Несоответствие официального "образа" и "оригинала", как я уже говорил, открылось для меня давно. Ещё в беззаботные студенческие годы, в 1947 году, я был участником парада физкультурников в Москве. Так вот тогда дважды мне довелось видеть Сталина и его соратников.
Первый раз – на правительственной трибуне стадиона "Динамо" (трибуна и сейчас на том же месте), а мы, спортсмены, лицезрели вождей с гаревой дорожки, когда в парадном строю проходили мимо них. А затем – с поля стадиона, когда выступали со спортивными номерами.
Через несколько дней увидел великого вождя и членов Политбюро уже в Георгиевском зале, в Кремле, на правительственном приёме в честь Дня физкультурника. Здесь я рассмотрел Сталина (ел глазами только его!) уже подробнее. И был в шоке. Я видел стареющего рыжеватого коротышку с нездоровым, побитым оспой лицом…
Впечатление настолько несуразно-страшное, что я десятилетие, вплоть до разоблачения культа личности Сталина, боялся кому-либо и заикнуться об этом. Через несколько лет, как великую тайну, рассказал брату Виктору. А для него мои "страхи" никакой тайной не были.
====================
Задания к упражнению
[A] Ответьте на вопросы по отрывку о встрече со Сталиным:
(i) В каком году проходил парад физкультурников, в котором участвовал рассказчик?
(ii) В каком зале Кремля состоялся правительственный приём?
(iii) Кому рассказчик первым доверил своё впечатление?
[B] Выпишите дословно из отрывка о встрече со Сталиным фрагмент от слов «Первый раз –» до слов «со спортивными номерами.».
[C] Напишите, что могло бы идти дальше в отрывке о встрече со Сталиным, начав сразу после его последнего предложения.
Приведённые далее строки для работы не понадобятся.
====================
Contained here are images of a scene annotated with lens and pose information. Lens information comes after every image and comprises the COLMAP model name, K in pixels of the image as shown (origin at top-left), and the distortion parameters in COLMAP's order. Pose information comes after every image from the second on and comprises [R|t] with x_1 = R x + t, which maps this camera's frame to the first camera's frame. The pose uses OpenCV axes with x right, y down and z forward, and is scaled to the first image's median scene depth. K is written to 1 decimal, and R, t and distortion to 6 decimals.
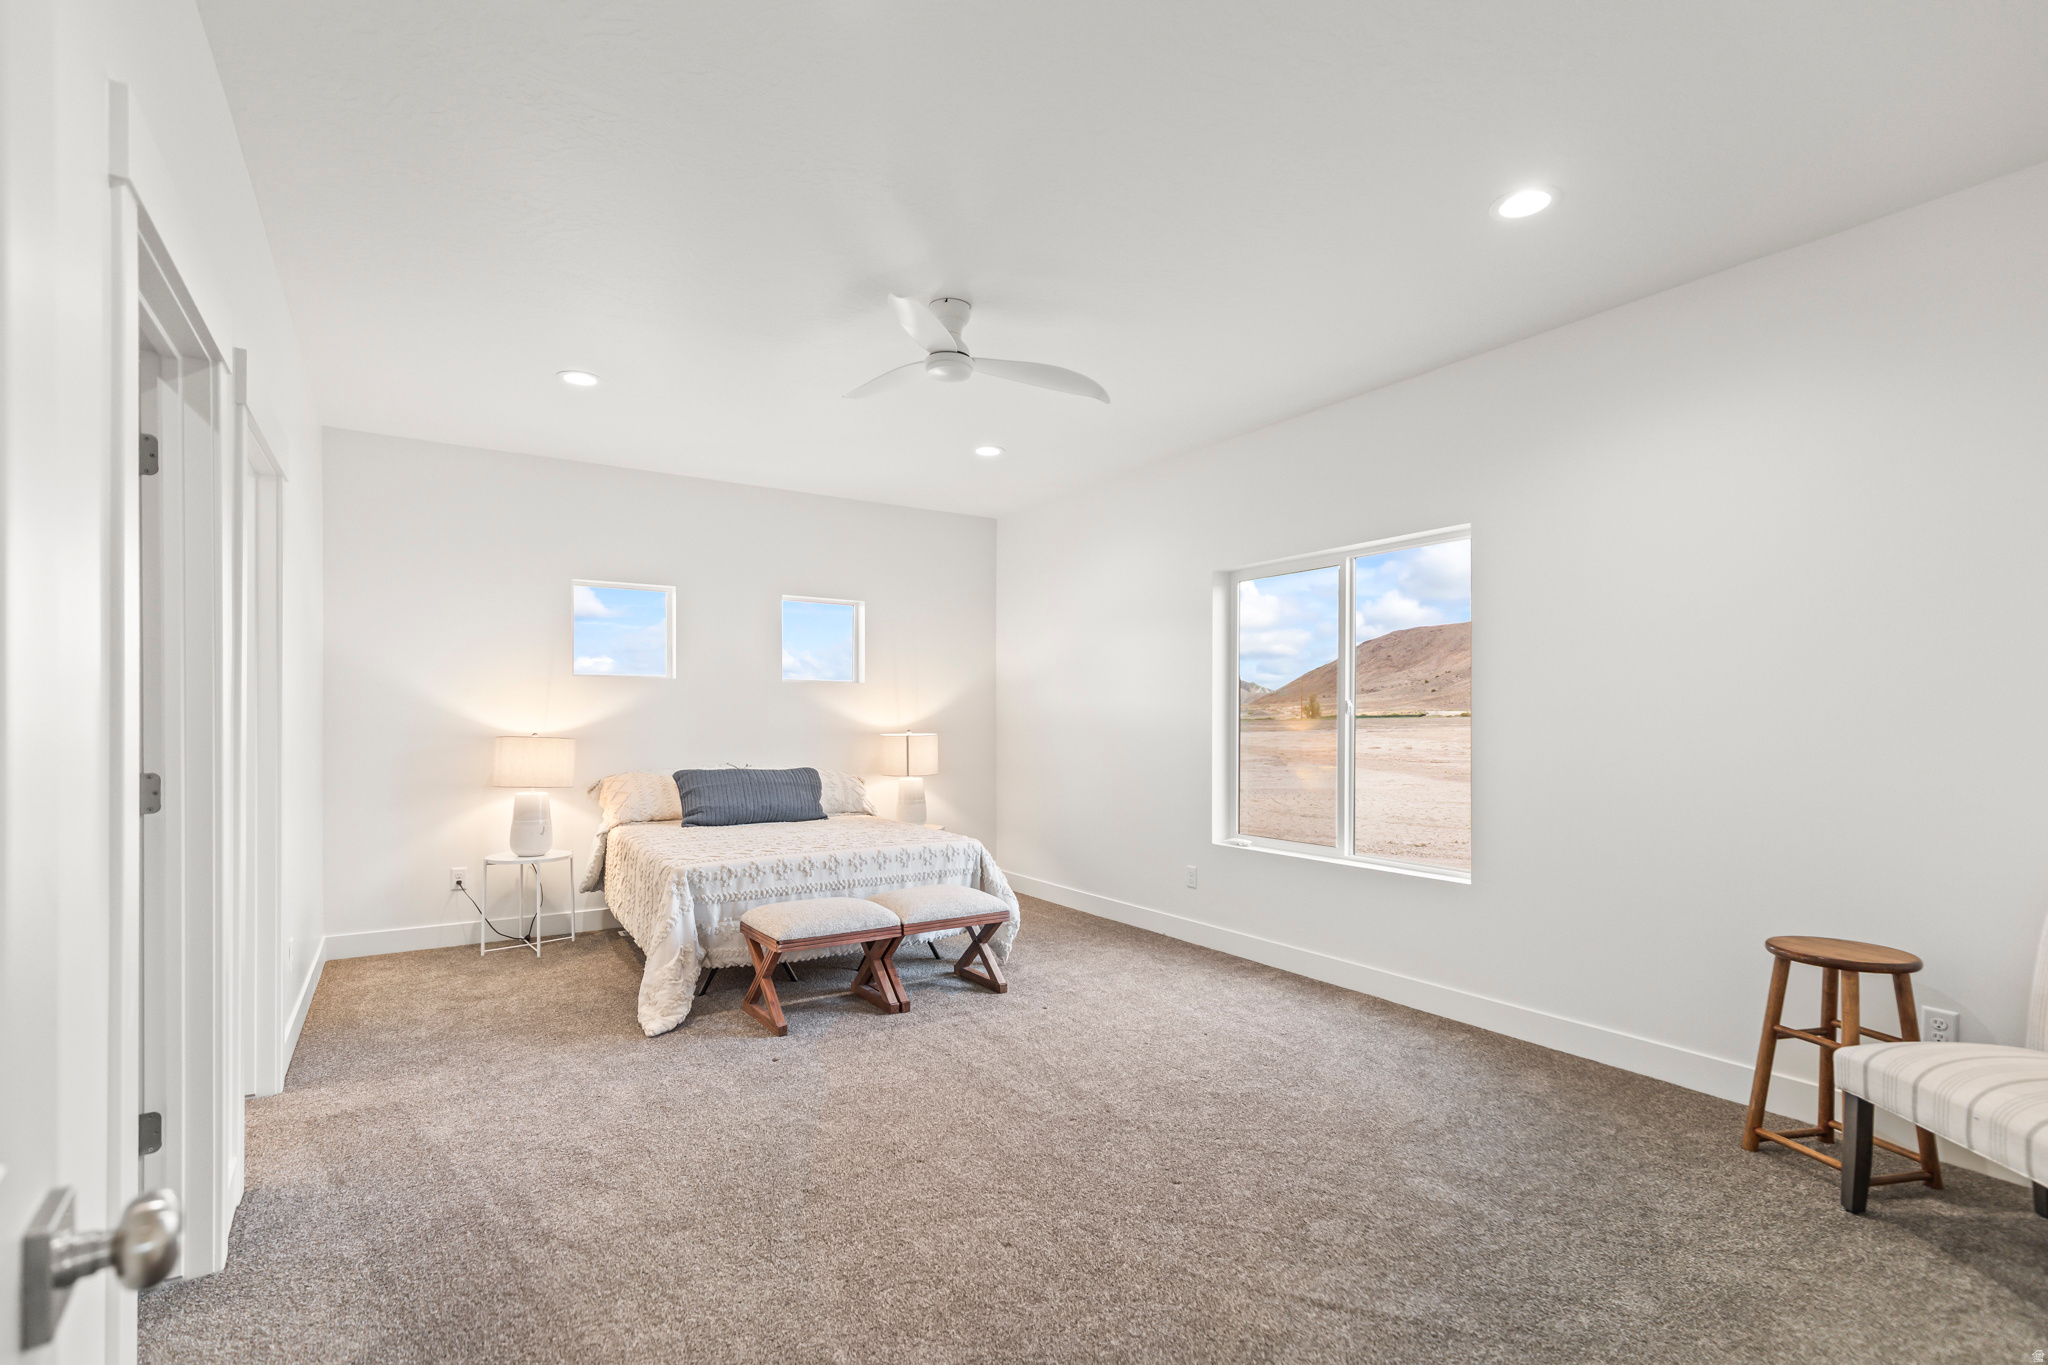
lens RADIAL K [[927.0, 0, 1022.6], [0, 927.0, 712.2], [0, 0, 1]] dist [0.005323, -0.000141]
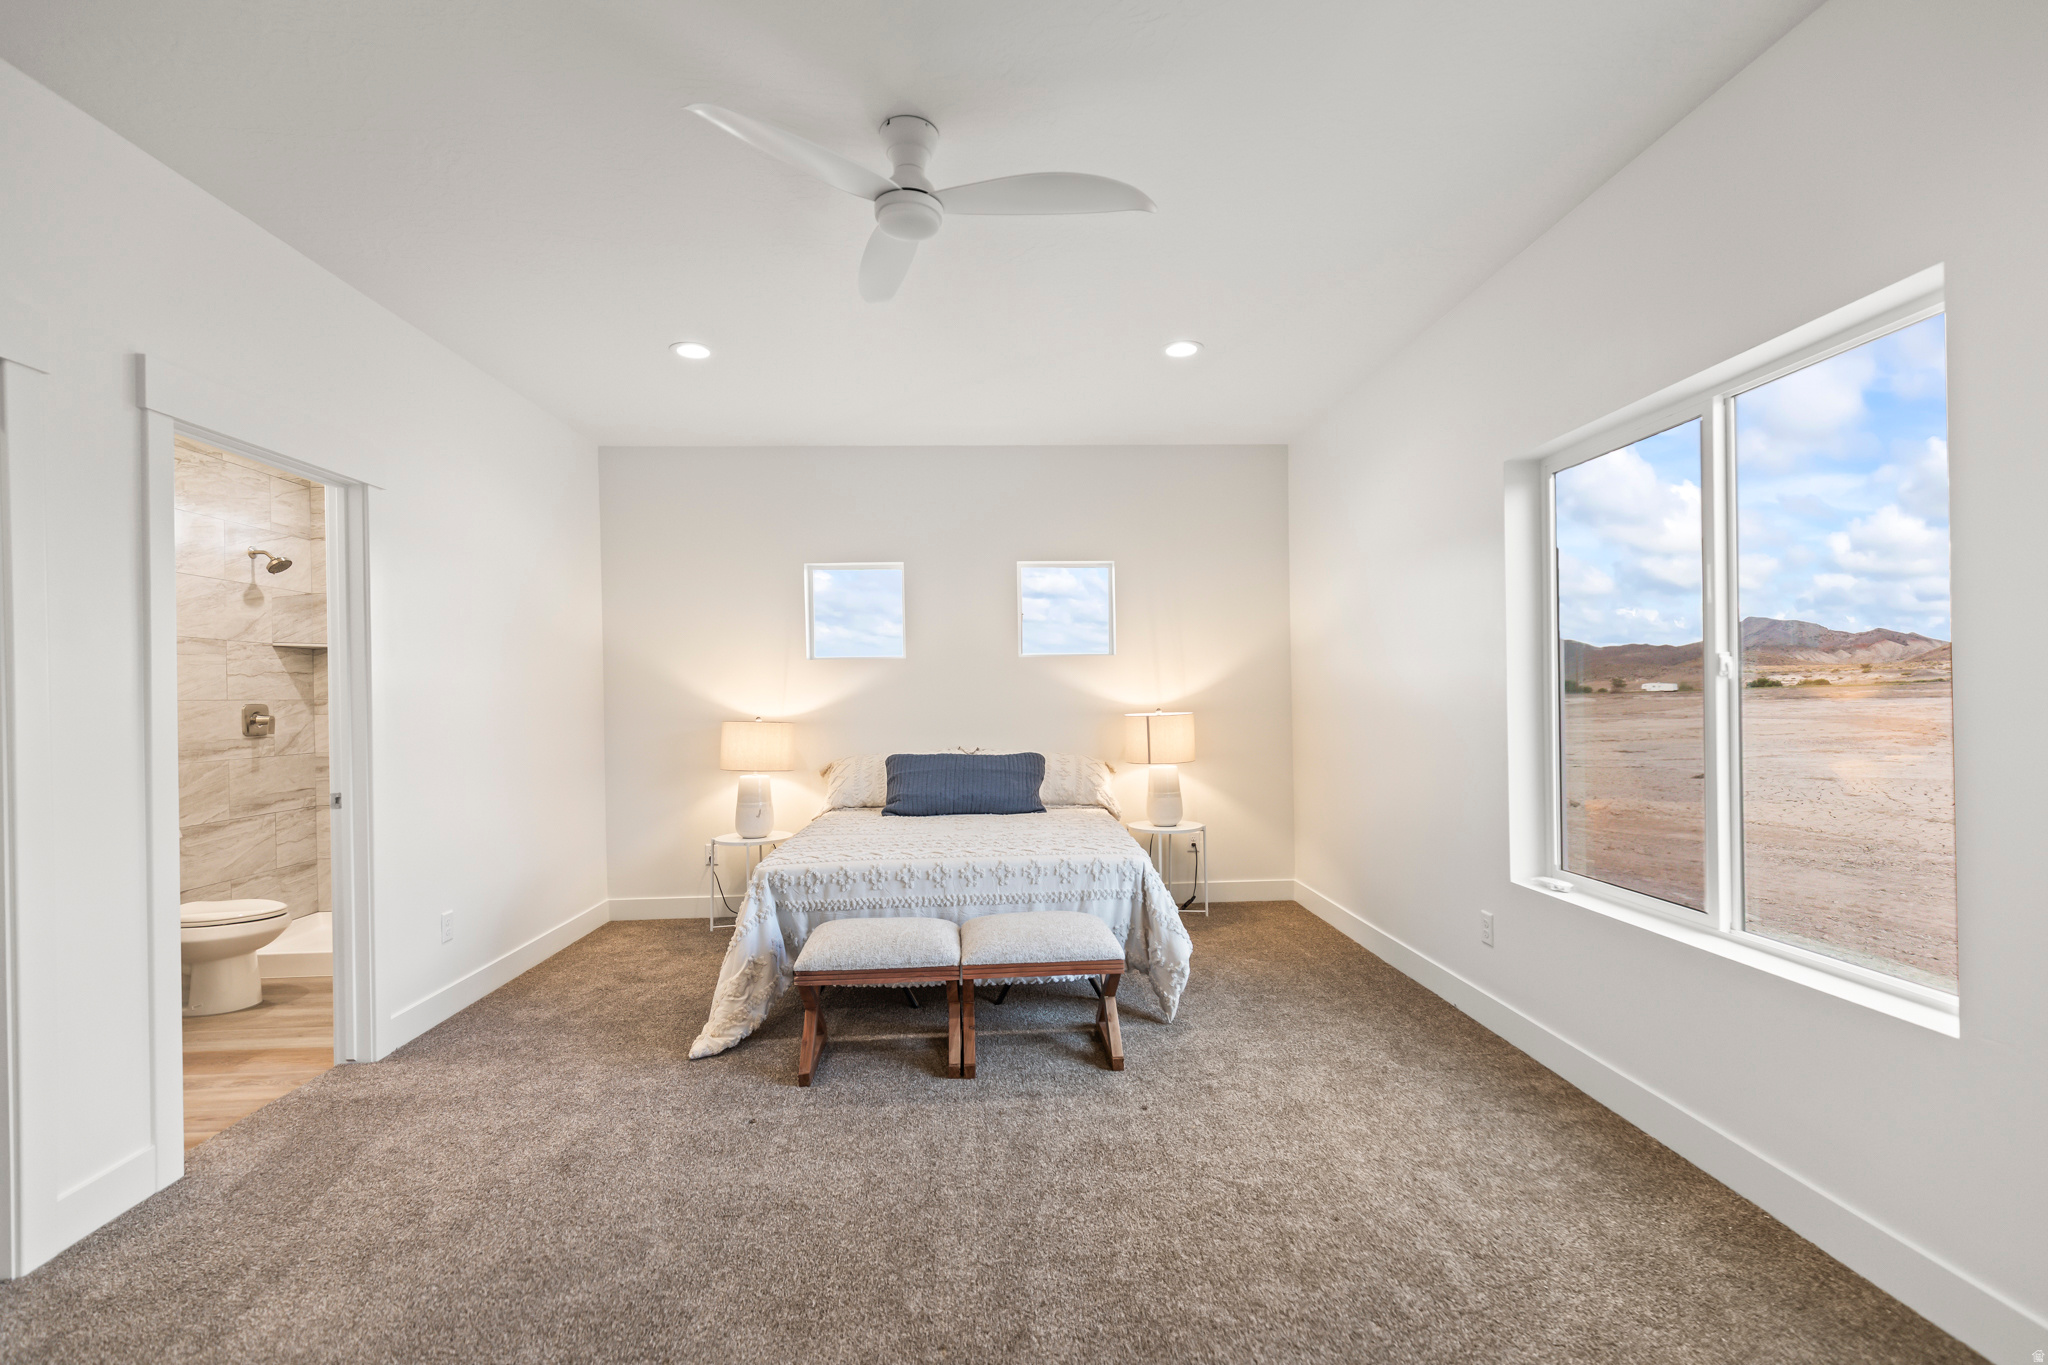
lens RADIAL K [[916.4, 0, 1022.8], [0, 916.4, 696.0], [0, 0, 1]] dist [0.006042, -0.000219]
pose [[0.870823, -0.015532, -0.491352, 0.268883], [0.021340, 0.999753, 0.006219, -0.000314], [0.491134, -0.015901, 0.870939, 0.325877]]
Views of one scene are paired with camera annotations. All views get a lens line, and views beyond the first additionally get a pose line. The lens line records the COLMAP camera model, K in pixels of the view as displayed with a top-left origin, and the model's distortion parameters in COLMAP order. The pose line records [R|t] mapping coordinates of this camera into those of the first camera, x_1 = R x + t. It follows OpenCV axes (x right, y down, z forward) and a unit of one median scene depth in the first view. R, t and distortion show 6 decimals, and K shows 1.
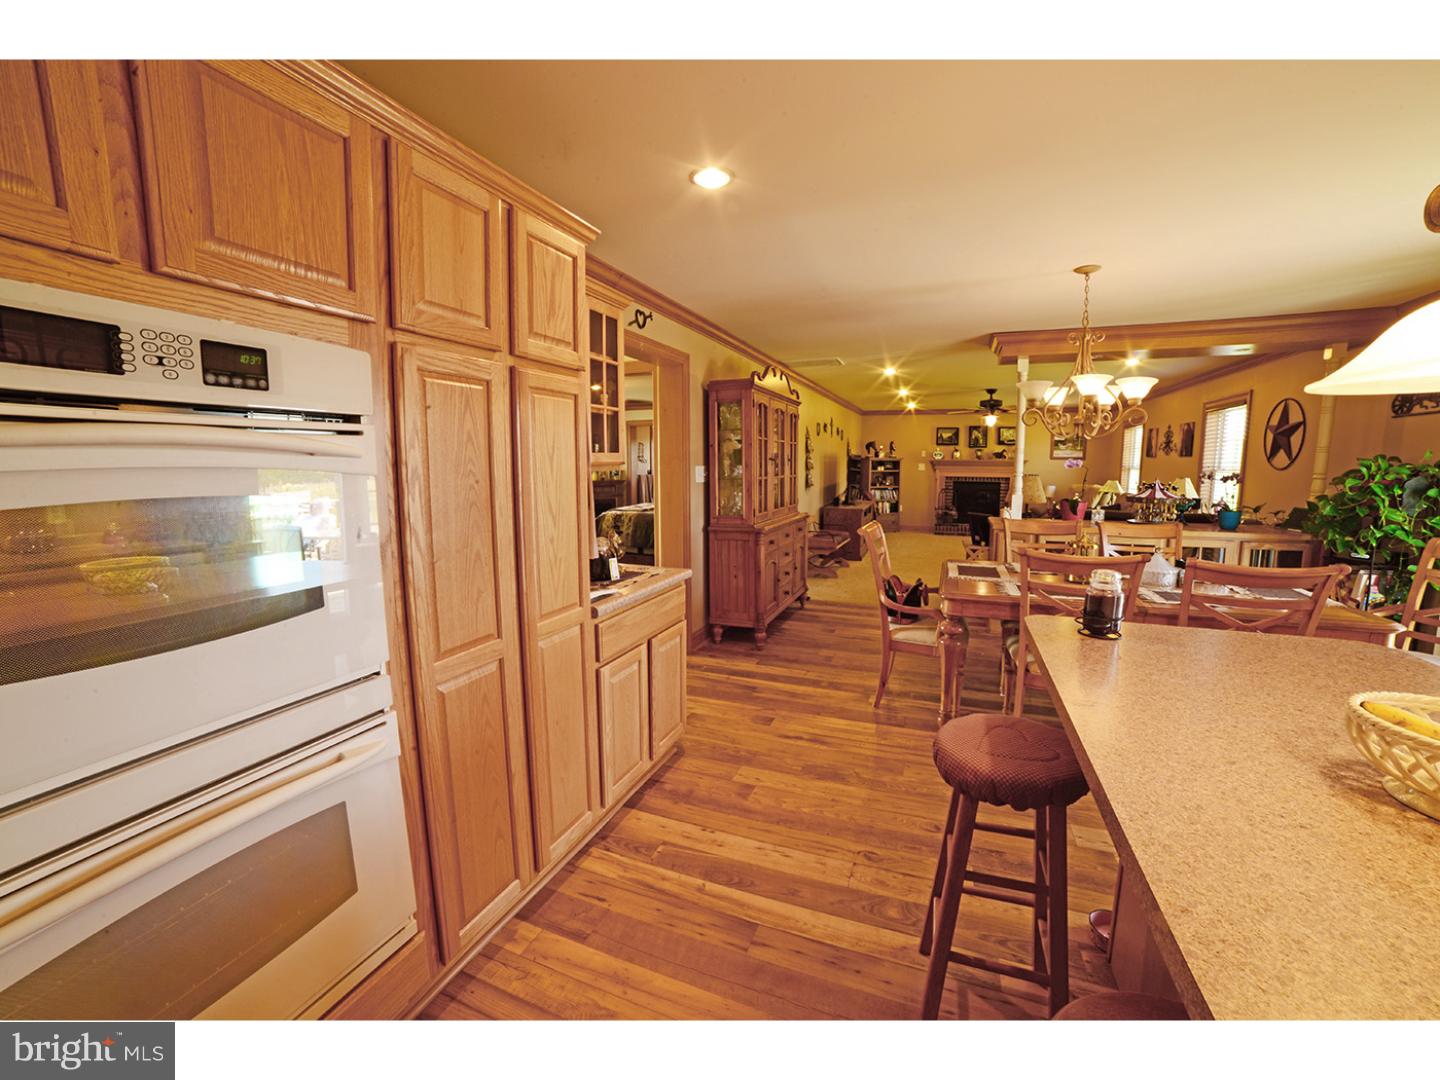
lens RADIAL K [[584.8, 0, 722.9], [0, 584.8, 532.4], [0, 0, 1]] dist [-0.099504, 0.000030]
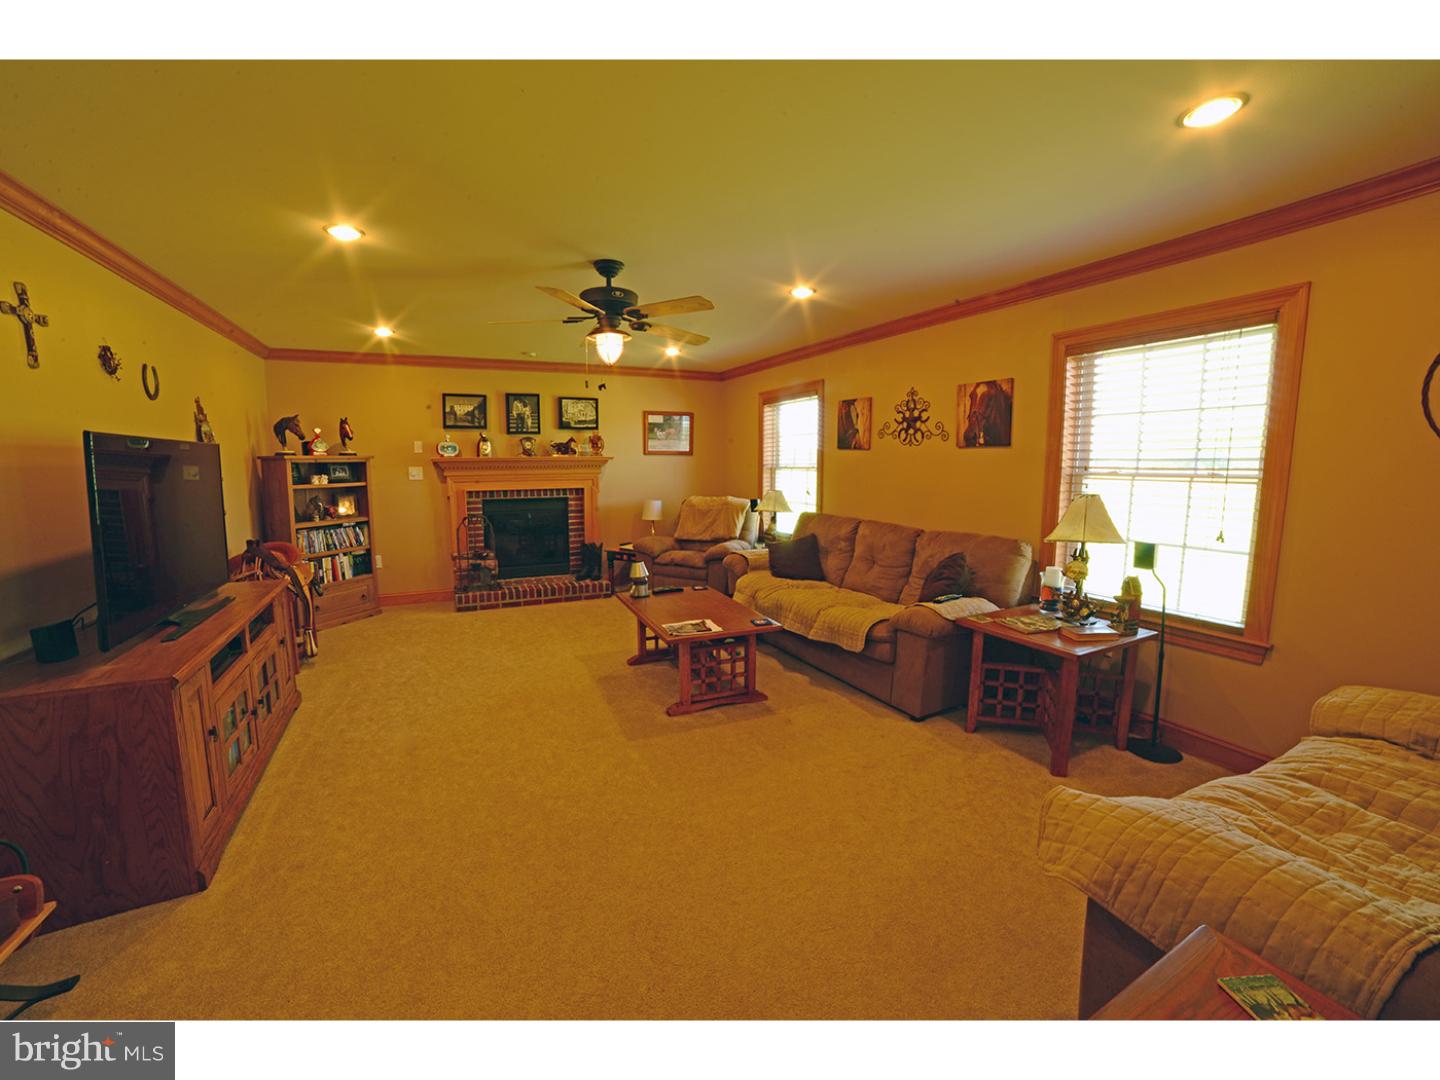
====================
Ответы по заданиям
[A]
(i) В 1947 году.
(ii) В Георгиевском зале.
(iii) Брату Виктору.

[B]
Первый раз – на правительственной трибуне стадиона "Динамо" (трибуна и сейчас на том же месте), а мы, спортсмены, лицезрели вождей с гаревой дорожки, когда в парадном строю проходили мимо них. А затем – с поля стадиона, когда выступали со спортивными номерами.

[C]
— А чего ты хотел? Он и есть коротышка! Рост всего полтора метра с кепкой. А вот что ботинки на высоком каблуке – не знал… А что рябой, так у него и кличка такая была… Рябой!
Как ушатом холодной воды окатил меня этими подробностями брат. А узнал он их за три года немецкого и девять лет нашего плена.
После этого разговора я перестал удивляться и к "зримому несоответствию" относился уже спокойно.
На размалёванные, дышащие здоровьем и молодостью портреты партийных вождей на центральных площадях в городах, где я жил, смотрел со спасительной долей скепсиса и иронии.
Когда менялся порядок в ранжире портретов вокруг Первого лица (Сталин, Хрущёв, Брежнев…) или какой исчезал, а на его месте появлялся новый портрет подкрашенного здоровяка, особых волнений не вызывало. Всё шло своим чередом…
Однако были и исключения в этой меняющейся череде. Где-то к концу правления Сталина, после XIX съезда партии, резко расширилось Политбюро (кажется, тогда уже президиум ЦК!). В него вошли такие молодые функционеры, как Сабуров, Игнатов, Шепилов… В мелкорослом окружении Сталина появились обычные люди, на голову, а то и на две, как Шепилов, возвышающиеся над Первым лицом.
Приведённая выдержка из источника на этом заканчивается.